So I did my pecha kucha quite reluctantly (because I was nervous not because I’m a sulky bitch).
It featured all my guilty pleasures like pictures of me where my jawline looks good, Eurovision and Rauschenburg. I had shown mostly features of my surroundings – colourful, dark/dreary and bland depressing things interspersed with some artists I had recently come to admire. I admit, most (not all) of these were a bit typical and probably not truly reflective of artists I think about whilst making. This did not go unnoticed, and it was pointed out at my expense (which is fine) that we probably couldn’t name 10 art gallery directors seeing as I hadn’t managed to reference more then 2 contemporary artists working today. It is true, I am lazy when it comes to this and I need to push myself to go to more private views/exhibitions and talk to people, which I did start off doing very well but have been lacking lately. I am great with finding them on the internet though!

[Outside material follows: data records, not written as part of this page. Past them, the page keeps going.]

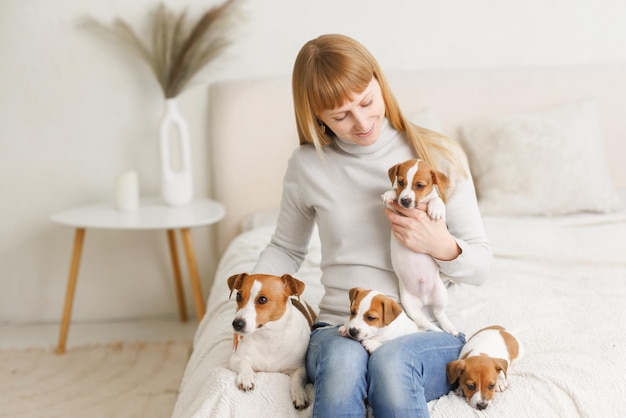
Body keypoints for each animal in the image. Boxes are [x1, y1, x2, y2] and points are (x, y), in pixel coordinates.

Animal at [227, 272, 316, 410]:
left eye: (262, 299)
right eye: (238, 296)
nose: (236, 324)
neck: (268, 335)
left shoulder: (300, 368)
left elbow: (297, 381)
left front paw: (299, 394)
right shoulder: (235, 358)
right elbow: (244, 364)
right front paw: (246, 377)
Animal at [378, 158, 456, 334]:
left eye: (420, 185)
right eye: (401, 182)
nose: (405, 201)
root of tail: (425, 299)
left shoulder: (443, 223)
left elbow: (437, 199)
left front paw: (435, 207)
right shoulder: (395, 212)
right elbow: (393, 197)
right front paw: (390, 193)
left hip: (440, 295)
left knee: (439, 314)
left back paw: (448, 327)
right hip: (410, 305)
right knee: (423, 320)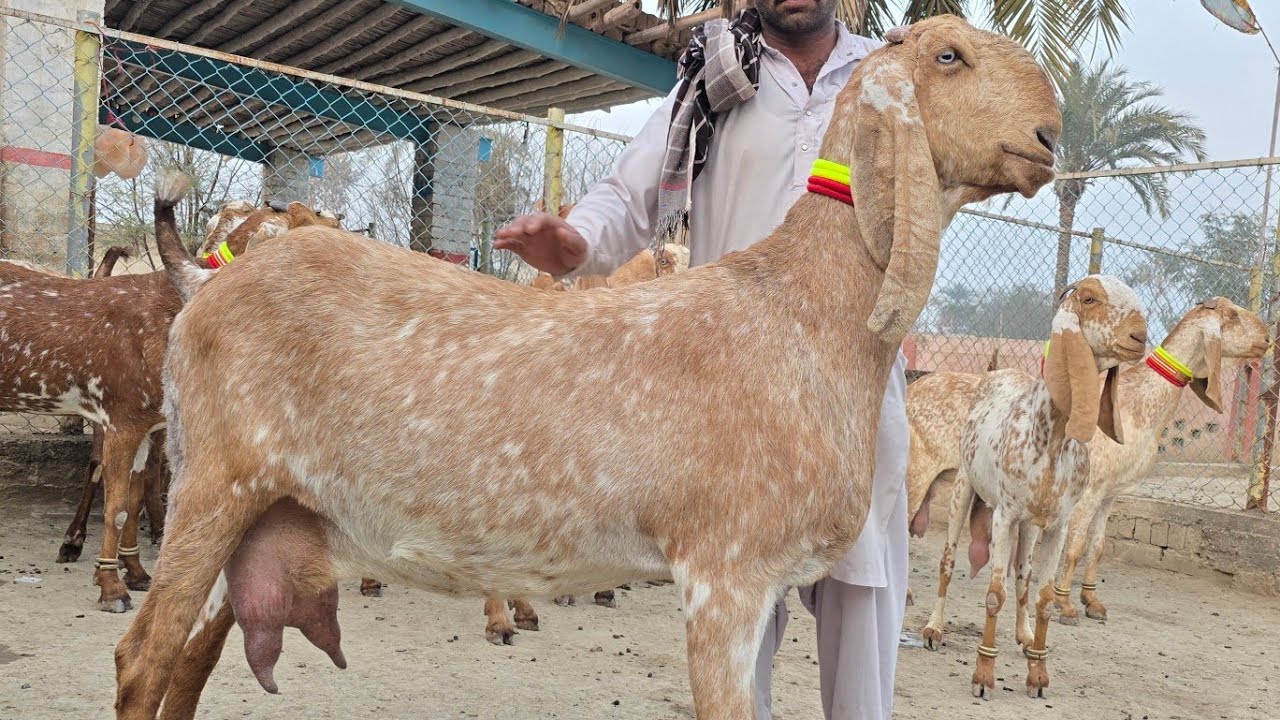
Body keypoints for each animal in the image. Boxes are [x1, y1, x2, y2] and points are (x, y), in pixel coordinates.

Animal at [116, 18, 1061, 719]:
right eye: (949, 55)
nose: (1050, 134)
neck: (801, 311)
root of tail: (208, 282)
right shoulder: (726, 572)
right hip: (211, 486)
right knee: (141, 660)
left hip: (263, 516)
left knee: (187, 666)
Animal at [919, 276, 1147, 700]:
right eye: (1089, 298)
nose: (1139, 336)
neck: (1050, 435)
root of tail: (995, 371)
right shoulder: (1005, 515)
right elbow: (995, 593)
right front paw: (983, 675)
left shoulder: (1057, 523)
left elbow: (1042, 595)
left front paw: (1038, 675)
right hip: (964, 489)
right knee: (947, 562)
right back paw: (934, 628)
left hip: (1029, 523)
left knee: (1023, 574)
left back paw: (1023, 635)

I did stumble across this artist a while back, who I probably should have mentioned. Orkhan Huseynov made a film ‘Calentamiento Global’ that mixed footage of telenovella’s with a voice over dialogue that discusses global warming – making it all very dramatic, ‘blunderous’ and darkly humourous. His work made me think about other dramatic guilty pleasures that can be re-contextualised through edited sound or assemblage to create something serious or conflicting. His work partly inspired an assemblage I did in MAFA, using an old tv playing ‘strictly ballroom’.

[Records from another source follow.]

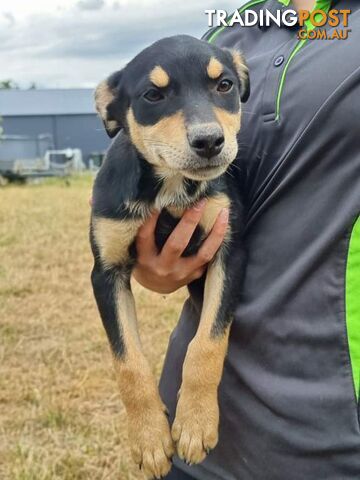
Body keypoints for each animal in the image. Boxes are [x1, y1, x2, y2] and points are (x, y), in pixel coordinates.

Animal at [90, 34, 249, 480]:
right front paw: (149, 439)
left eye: (224, 85)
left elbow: (207, 344)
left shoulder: (229, 254)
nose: (210, 141)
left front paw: (195, 423)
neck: (171, 188)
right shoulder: (105, 273)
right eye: (153, 95)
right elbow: (128, 361)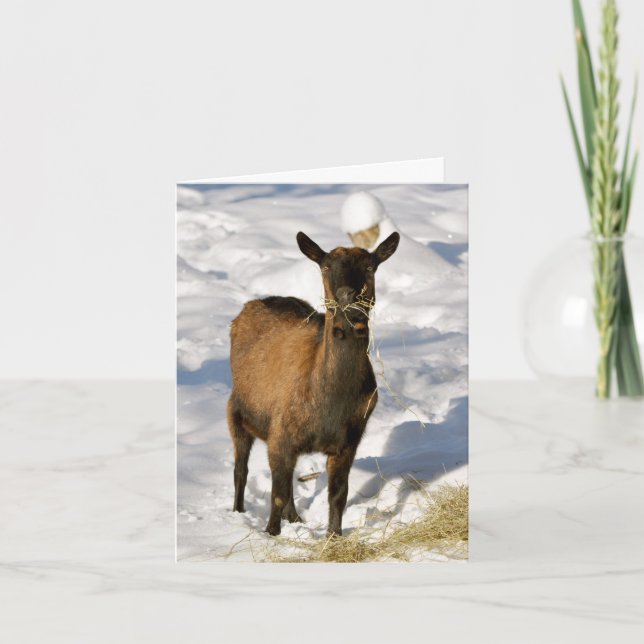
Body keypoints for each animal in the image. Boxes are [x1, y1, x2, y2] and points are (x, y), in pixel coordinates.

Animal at [227, 230, 400, 536]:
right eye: (326, 266)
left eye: (370, 267)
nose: (348, 297)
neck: (329, 403)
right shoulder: (279, 433)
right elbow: (277, 493)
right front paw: (272, 534)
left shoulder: (349, 440)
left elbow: (338, 494)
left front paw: (334, 536)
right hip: (236, 410)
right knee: (241, 469)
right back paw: (238, 512)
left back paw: (295, 519)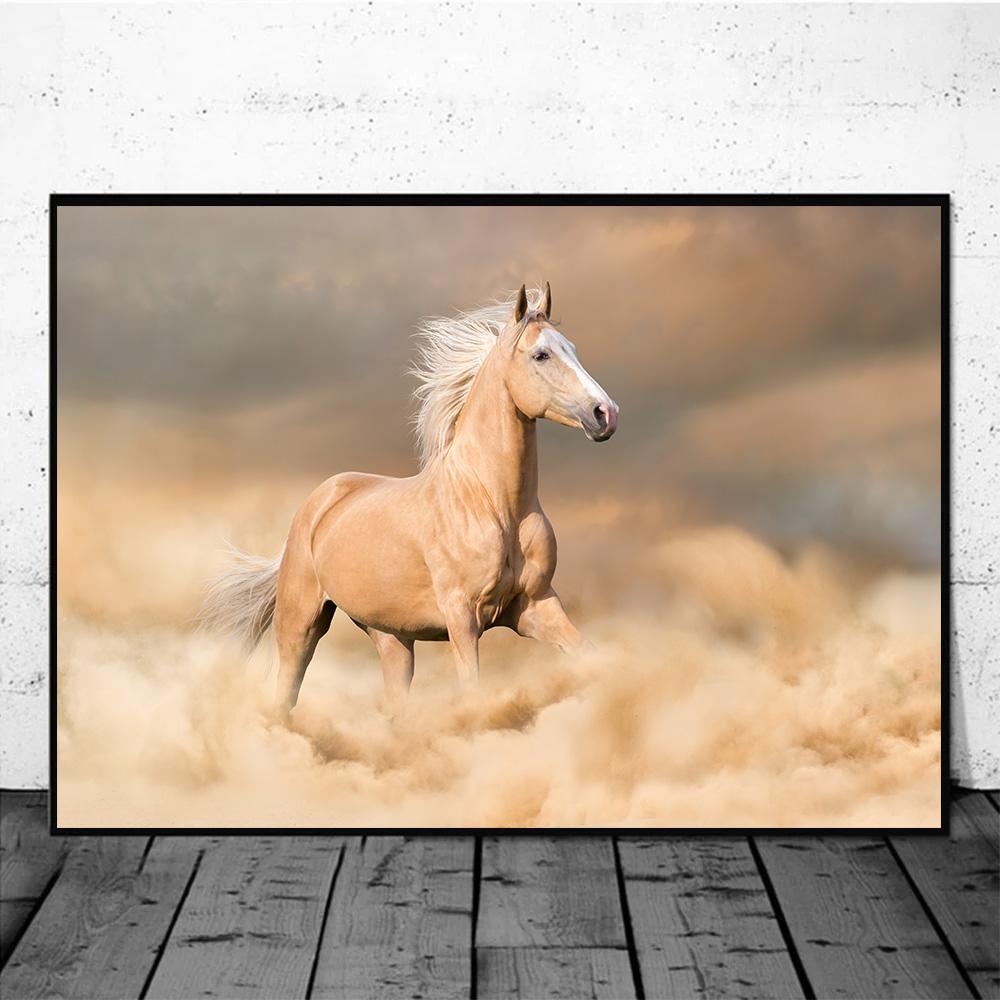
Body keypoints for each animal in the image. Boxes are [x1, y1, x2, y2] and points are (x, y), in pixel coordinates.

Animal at [202, 283, 618, 717]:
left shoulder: (535, 606)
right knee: (286, 692)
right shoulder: (463, 616)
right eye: (541, 354)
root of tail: (317, 504)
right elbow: (473, 690)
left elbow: (592, 657)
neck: (494, 505)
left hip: (391, 636)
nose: (605, 413)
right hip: (300, 623)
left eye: (572, 348)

However, I did cross the road recently and go visit Rachel Whiteread’s Tate exhibition. She is an artist who I have come to recognise as quite significant in relation to how a narrative can be built around the use of space or inanimate objects and the recording of it. It’s this nostalgia or capturing the essence of a story that has been going on for years that has become important to me, because it is so prevalent in how my generation lives when life starts to get tough – a composite of the present or years gone by that you yearn for again or that you are trying to hold on to. I don’t know. But her work was certainly something that I did not care for or understand when I was 18 and in art foundation.
All in all, I was told by another student I would’ve probably presented better if I had stood up. Which is probably true, but deep down I think I knew that most of my ‘artist’ references were a bit shameful and lazy and lacking in reflection to how/who I really get my inspiration from.